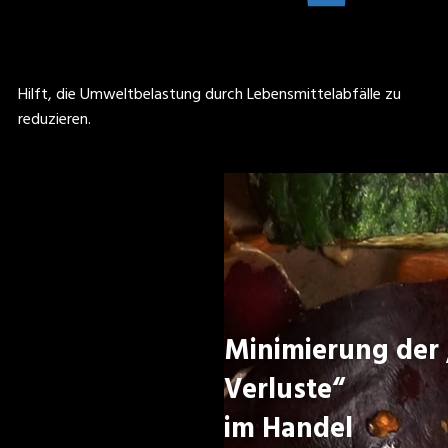
Hilft, die Umweltbelastung durch Lebensmittelabfälle zu
reduzieren.
Minimierung der 
Verluste“
im Handel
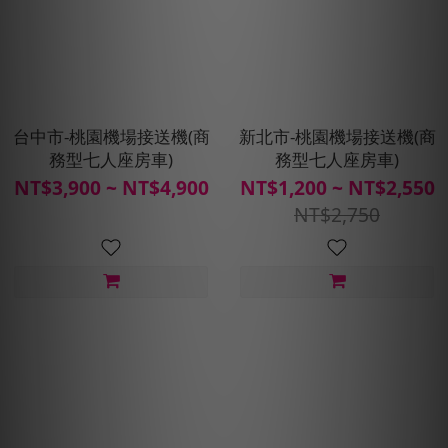
台中市-桃園機場接送機(商
新北市-桃園機場接送機(商
務型七人座房車)
務型七人座房車)
NT$3,900 ~ NT$4,900
NT$1,200 ~ NT$2,550
NT$2,750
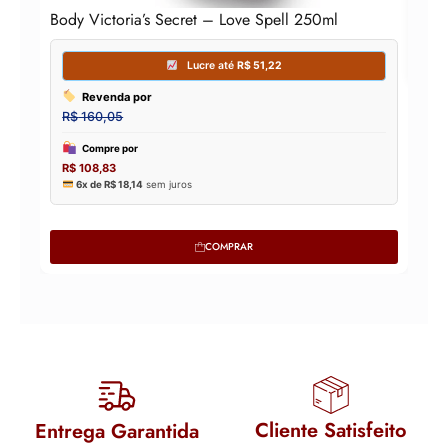
Body Victoria’s Secret – Love Spell 250ml
COMPRAR
Cliente Satisfeito
Entrega Garantida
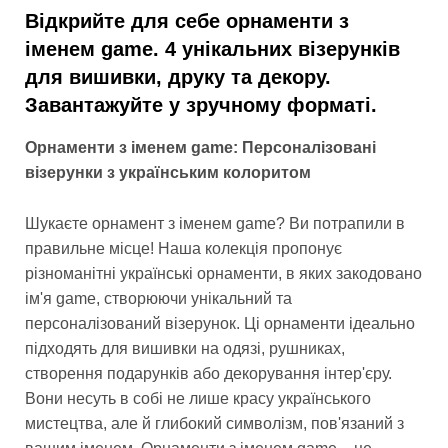
Відкрийте для себе орнаменти з
іменем game. 4 унікальних візерунків
для вишивки, друку та декору.
Завантажуйте у зручному форматі.
Орнаменти з іменем game: Персоналізовані
візерунки з українським колоритом
Шукаєте орнамент з іменем game? Ви потрапили в
правильне місце! Наша колекція пропонує
різноманітні українські орнаменти, в яких закодовано
ім'я game, створюючи унікальний та
персоналізований візерунок. Ці орнаменти ідеально
підходять для вишивки на одязі, рушниках,
створення подарунків або декорування інтер'єру.
Вони несуть в собі не лише красу українського
мистецтва, але й глибокий символізм, пов'язаний з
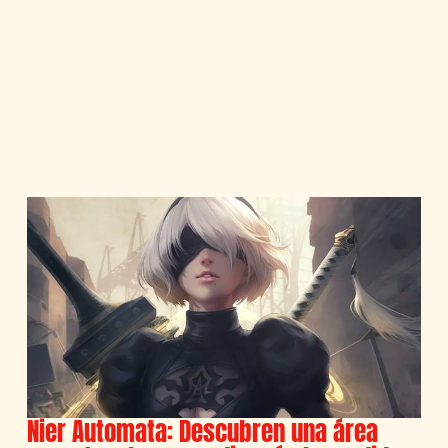
Nier Automata: Descubren una área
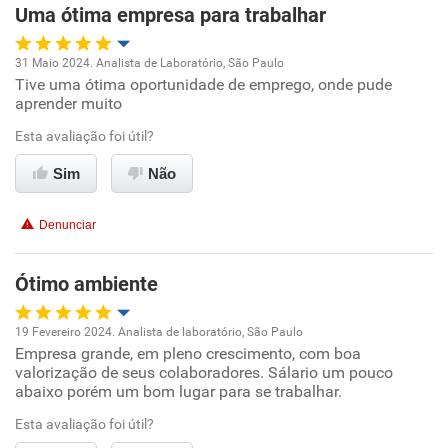
Uma ótima empresa para trabalhar
31 Maio 2024. Analista de Laboratório, São Paulo
Tive uma ótima oportunidade de emprego, onde pude
Oportunidade de promoção
aprender muito
Ambiente de trabalho
Esta avaliação foi útil?
Sim
Não
Conciliação com a vida familiar
Denunciar
Benefícios
Ótimo ambiente
Recomenda esta empresa
Recomenda a diretoria
19 Fevereiro 2024. Analista de laboratório, São Paulo
Empresa grande, em pleno crescimento, com boa
Oportunidade de promoção
valorização de seus colaboradores. Sálario um pouco
abaixo porém um bom lugar para se trabalhar.
Ambiente de trabalho
Esta avaliação foi útil?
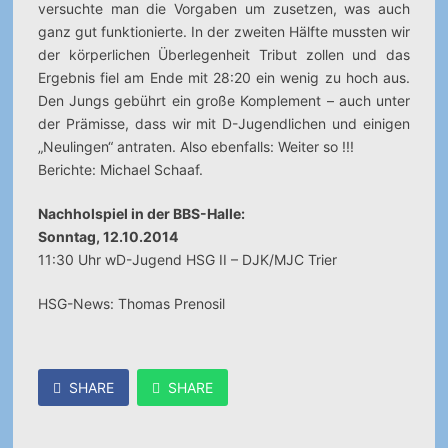
versuchte man die Vorgaben um zusetzen, was auch
ganz gut funktionierte. In der zweiten Hälfte mussten wir
der körperlichen Überlegenheit Tribut zollen und das
Ergebnis fiel am Ende mit 28:20 ein wenig zu hoch aus.
Den Jungs gebührt ein große Komplement – auch unter
der Prämisse, dass wir mit D-Jugendlichen und einigen
„Neulingen“ antraten. Also ebenfalls: Weiter so !!!
Berichte: Michael Schaaf.
Nachholspiel in der BBS-Halle:
Sonntag, 12.10.2014
11:30 Uhr wD-Jugend HSG II – DJK/MJC Trier
HSG-News: Thomas Prenosil
SHARE
SHARE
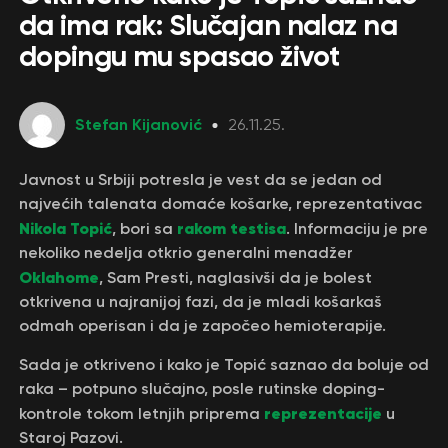
da ima rak: Slučajan nalaz na
dopingu mu spasao život
Stefan Kijanović
26.11.25.
Javnost u Srbiji potresla je vest da se jedan od
najvećih talenata domaće košarke, reprezentativac
Nikola Topić
rakom testisa
, bori sa
. Informaciju je pre
nekoliko nedelja otkrio generalni menadžer
Oklahome
, Sam Presti, naglasivši da je bolest
otkrivena u najranijoj fazi, da je mladi košarkaš
odmah operisan i da je započeo hemioterapije.
Sada je otkriveno i kako je Topić saznao da boluje od
raka – potpuno slučajno, posle rutinske doping-
reprezentacije
kontrole tokom letnjih priprema
u
Staroj Pazovi.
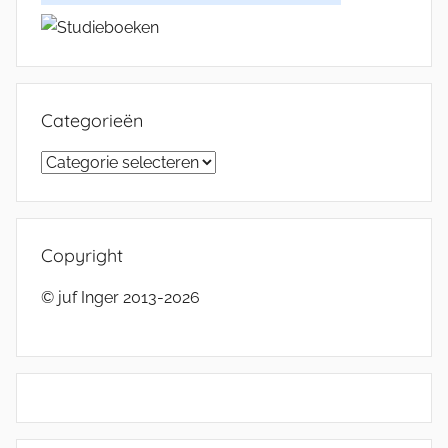
Categorieën
Categorieën
Copyright
© juf Inger 2013-2026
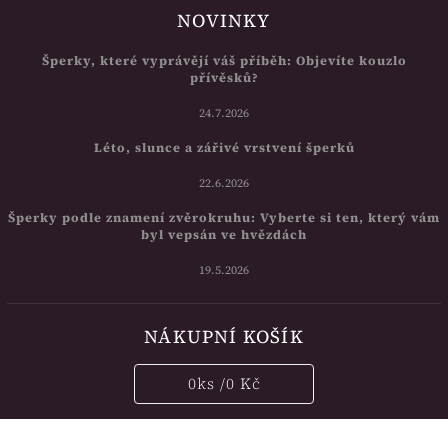
NOVINKY
Šperky, které vyprávějí váš příběh: Objevíte kouzlo
přívěsků?
24.7.2026
Léto, slunce a zářivé vrstvení šperků
22.6.2026
Šperky podle znamení zvěrokruhu: Vyberte si ten, který vám
byl vepsán ve hvězdách
19.5.2026
NÁKUPNÍ KOŠÍK
0
ks /
0 Kč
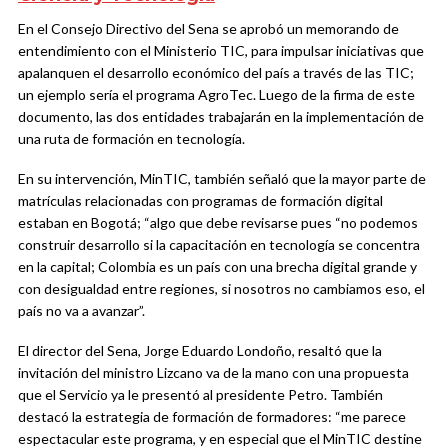
En el Consejo Directivo del Sena se aprobó un memorando de
entendimiento con el Ministerio TIC, para impulsar iniciativas que
apalanquen el desarrollo económico del país a través de las TIC;
un ejemplo sería el programa AgroTec. Luego de la firma de este
documento, las dos entidades trabajarán en la implementación de
una ruta de formación en tecnología.
En su intervención, MinTIC, también señaló que la mayor parte de
matrículas relacionadas con programas de formación digital
estaban en Bogotá; “algo que debe revisarse pues “no podemos
construir desarrollo si la capacitación en tecnología se concentra
en la capital; Colombia es un país con una brecha digital grande y
con desigualdad entre regiones, si nosotros no cambiamos eso, el
país no va a avanzar”.
El director del Sena, Jorge Eduardo Londoño, resaltó que la
invitación del ministro Lizcano va de la mano con una propuesta
que el Servicio ya le presentó al presidente Petro. También
destacó la estrategia de formación de formadores: “me parece
espectacular este programa, y en especial que el MinTIC destine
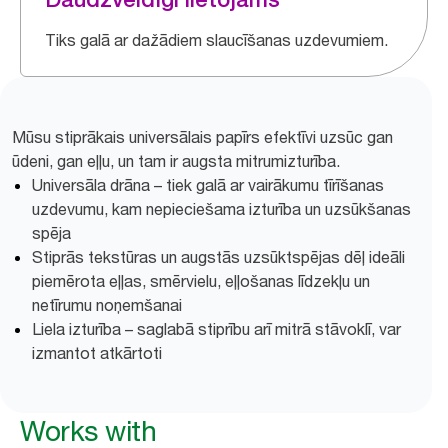
Tiks galā ar dažādiem slaucīšanas uzdevumiem.
Mūsu stiprākais universālais papīrs efektīvi uzsūc gan
ūdeni, gan eļļu, un tam ir augsta mitrumizturība.
Universāla drāna – tiek galā ar vairākumu tīrīšanas
uzdevumu, kam nepieciešama izturība un uzsūkšanas
spēja
Stiprās tekstūras un augstās uzsūktspējas dēļ ideāli
piemērota eļļas, smērvielu, eļļošanas līdzekļu un
netīrumu noņemšanai
Liela izturība – saglabā stiprību arī mitrā stāvoklī, var
izmantot atkārtoti
Works with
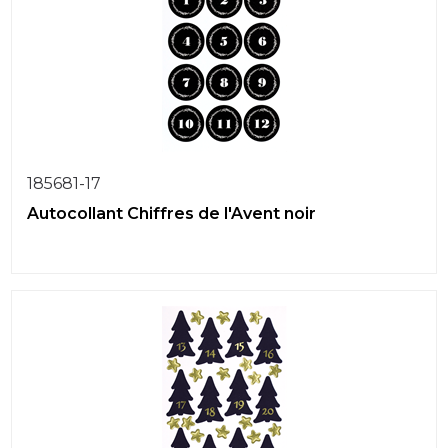
185681-17
Autocollant Chiffres de l'Avent noir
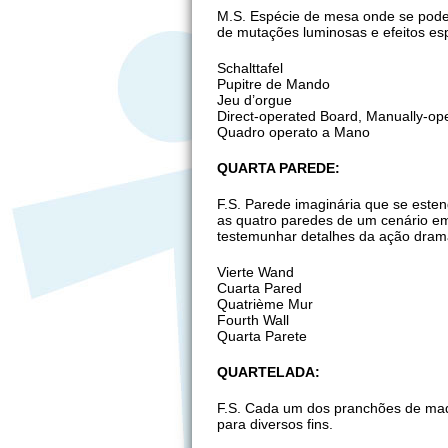
M.S. Espécie de mesa onde se podem
de mutações luminosas e efeitos esp
Schalttafel
Pupitre de Mando
Jeu d’orgue
Direct-operated Board, Manually-op
Quadro operato a Mano
QUARTA PAREDE:
F.S. Parede imaginária que se esten
as quatro paredes de um cenário em
testemunhar detalhes da ação dramát
Vierte Wand
Cuarta Pared
Quatrième Mur
Fourth Wall
Quarta Parete
QUARTELADA:
F.S. Cada um dos pranchões de mad
para diversos fins.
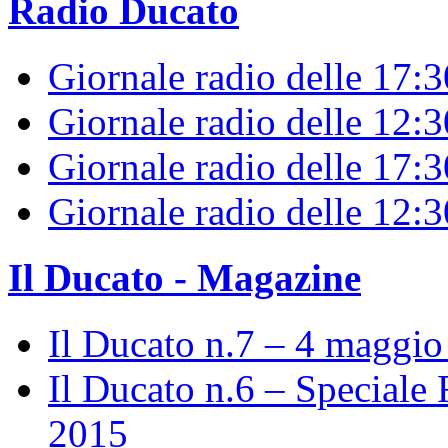
Radio Ducato
Giornale radio delle 17:
Giornale radio delle 12:
Giornale radio delle 17:3
Giornale radio delle 12:
Il Ducato - Magazine
Il Ducato n.7 – 4 maggi
Il Ducato n.6 – Speciale 
2015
○ ○ ○ ○
## What the task asks
Arrange the text read from all the material above as a JSON list of strings, with one string per line and blank lines omitted. Leave out the picture markers.

## Task answer
[
  "Hilft, die Umweltbelastung durch Lebensmittelabfälle zu",
  "reduzieren.",
  "Minimierung der ",
  "Verluste“",
  "im Handel",
  "台中市-桃園機場接送機(商",
  "新北市-桃園機場接送機(商",
  "務型七人座房車)",
  "務型七人座房車)",
  "NT$3,900 ~ NT$4,900",
  "NT$1,200 ~ NT$2,550",
  "NT$2,750",
  "Body Victoria’s Secret – Love Spell 250ml",
  "COMPRAR",
  "Cliente Satisfeito",
  "Entrega Garantida",
  "Відкрийте для себе орнаменти з",
  "іменем game. 4 унікальних візерунків",
  "для вишивки, друку та декору.",
  "Завантажуйте у зручному форматі.",
  "Орнаменти з іменем game: Персоналізовані",
  "візерунки з українським колоритом",
  "Шукаєте орнамент з іменем game? Ви потрапили в",
  "правильне місце! Наша колекція пропонує",
  "різноманітні українські орнаменти, в яких закодовано",
  "ім'я game, створюючи унікальний та",
  "персоналізований візерунок. Ці орнаменти ідеально",
  "підходять для вишивки на одязі, рушниках,",
  "створення подарунків або декорування інтер'єру.",
  "Вони несуть в собі не лише красу українського",
  "мистецтва, але й глибокий символізм, пов'язаний з",
  "Nier Automata: Descubren una área",
  "Uma ótima empresa para trabalhar",
  "31 Maio 2024. Analista de Laboratório, São Paulo",
  "Tive uma ótima oportunidade de emprego, onde pude",
  "Oportunidade de promoção",
  "aprender muito",
  "Ambiente de trabalho",
  "Esta avaliação foi útil?",
  "Sim",
  "Não",
  "Conciliação com a vida familiar",
  "Denunciar",
  "Benefícios",
  "Ótimo ambiente",
  "Recomenda esta empresa",
  "Recomenda a diretoria",
  "19 Fevereiro 2024. Analista de laboratório, São Paulo",
  "Empresa grande, em pleno crescimento, com boa",
  "Oportunidade de promoção",
  "valorização de seus colaboradores. Sálario um pouco",
  "abaixo porém um bom lugar para se trabalhar.",
  "Ambiente de trabalho",
  "Esta avaliação foi útil?",
  "versuchte man die Vorgaben um zusetzen, was auch",
  "ganz gut funktionierte. In der zweiten Hälfte mussten wir",
  "der körperlichen Überlegenheit Tribut zollen und das",
  "Ergebnis fiel am Ende mit 28:20 ein wenig zu hoch aus.",
  "Den Jungs gebührt ein große Komplement – auch unter",
  "der Prämisse, dass wir mit D-Jugendlichen und einigen",
  "„Neulingen“ antraten. Also ebenfalls: Weiter so !!!",
  "Berichte: Michael Schaaf.",
  "Nachholspiel in der BBS-Halle:",
  "Sonntag, 12.10.2014",
  "11:30 Uhr wD-Jugend HSG II – DJK/MJC Trier",
  "HSG-News: Thomas Prenosil",
  "SHARE",
  "SHARE",
  "da ima rak: Slučajan nalaz na",
  "dopingu mu spasao život",
  "Stefan Kijanović",
  "26.11.25.",
  "Javnost u Srbiji potresla je vest da se jedan od",
  "najvećih talenata domaće košarke, reprezentativac",
  "Nikola Topić",
  "rakom testisa",
  ", bori sa",
  ". Informaciju je pre",
  "nekoliko nedelja otkrio generalni menadžer",
  "Oklahome",
  ", Sam Presti, naglasivši da je bolest",
  "otkrivena u najranijoj fazi, da je mladi košarkaš",
  "odmah operisan i da je započeo hemioterapije.",
  "Sada je otkriveno i kako je Topić saznao da boluje od",
  "raka – potpuno slučajno, posle rutinske doping-",
  "reprezentacije",
  "kontrole tokom letnjih priprema",
  "u",
  "Staroj Pazovi.",
  "Categorieën",
  "Categorieën",
  "Copyright",
  "© juf Inger 2013-2026",
  "NOVINKY",
  "Šperky, které vyprávějí váš příběh: Objevíte kouzlo",
  "přívěsků?",
  "24.7.2026",
  "Léto, slunce a zářivé vrstvení šperků",
  "22.6.2026",
  "Šperky podle znamení zvěrokruhu: Vyberte si ten, který vám",
  "byl vepsán ve hvězdách",
  "19.5.2026",
  "NÁKUPNÍ KOŠÍK",
  "0",
  "ks /",
  "0 Kč",
  "En el Consejo Directivo del Sena se aprobó un memorando de",
  "entendimiento con el Ministerio TIC, para impulsar iniciativas que",
  "apalanquen el desarrollo económico del país a través de las TIC;",
  "un ejemplo sería el programa AgroTec. Luego de la firma de este",
  "documento, las dos entidades trabajarán en la implementación de",
  "una ruta de formación en tecnología.",
  "En su intervención, MinTIC, también señaló que la mayor parte de",
  "matrículas relacionadas con programas de formación digital",
  "estaban en Bogotá; “algo que debe revisarse pues “no podemos",
  "construir desarrollo si la capacitación en tecnología se concentra",
  "en la capital; Colombia es un país con una brecha digital grande y",
  "con desigualdad entre regiones, si nosotros no cambiamos eso, el",
  "país no va a avanzar”.",
  "El director del Sena, Jorge Eduardo Londoño, resaltó que la",
  "invitación del ministro Lizcano va de la mano con una propuesta",
  "que el Servicio ya le presentó al presidente Petro. También",
  "destacó la estrategia de formación de formadores: “me parece",
  "espectacular este programa, y en especial que el MinTIC destine",
  "Tiks galā ar dažādiem slaucīšanas uzdevumiem.",
  "Mūsu stiprākais universālais papīrs efektīvi uzsūc gan",
  "ūdeni, gan eļļu, un tam ir augsta mitrumizturība.",
  "Universāla drāna – tiek galā ar vairākumu tīrīšanas",
  "uzdevumu, kam nepieciešama izturība un uzsūkšanas",
  "spēja",
  "Stiprās tekstūras un augstās uzsūktspējas dēļ ideāli",
  "piemērota eļļas, smērvielu, eļļošanas līdzekļu un",
  "netīrumu noņemšanai",
  "Liela izturība – saglabā stiprību arī mitrā stāvoklī, var",
  "izmantot atkārtoti",
  "Works with",
  "185681-17",
  "Autocollant Chiffres de l'Avent noir",
  "M.S. Espécie de mesa onde se podem",
  "de mutações luminosas e efeitos esp",
  "Schalttafel",
  "Pupitre de Mando",
  "Jeu d’orgue",
  "Direct-operated Board, Manually-op",
  "Quadro operato a Mano",
  "QUARTA PAREDE:",
  "F.S. Parede imaginária que se esten",
  "as quatro paredes de um cenário em",
  "testemunhar detalhes da ação dramát",
  "Vierte Wand",
  "Cuarta Pared",
  "Quatrième Mur",
  "Fourth Wall",
  "Quarta Parete",
  "QUARTELADA:",
  "F.S. Cada um dos pranchões de mad",
  "para diversos fins.",
  "Radio Ducato",
  "Giornale radio delle 17:",
  "Giornale radio delle 12:",
  "Giornale radio delle 17:3",
  "Giornale radio delle 12:",
  "Il Ducato - Magazine",
  "Il Ducato n.7 – 4 maggi",
  "Il Ducato n.6 – Speciale ",
  "2015"
]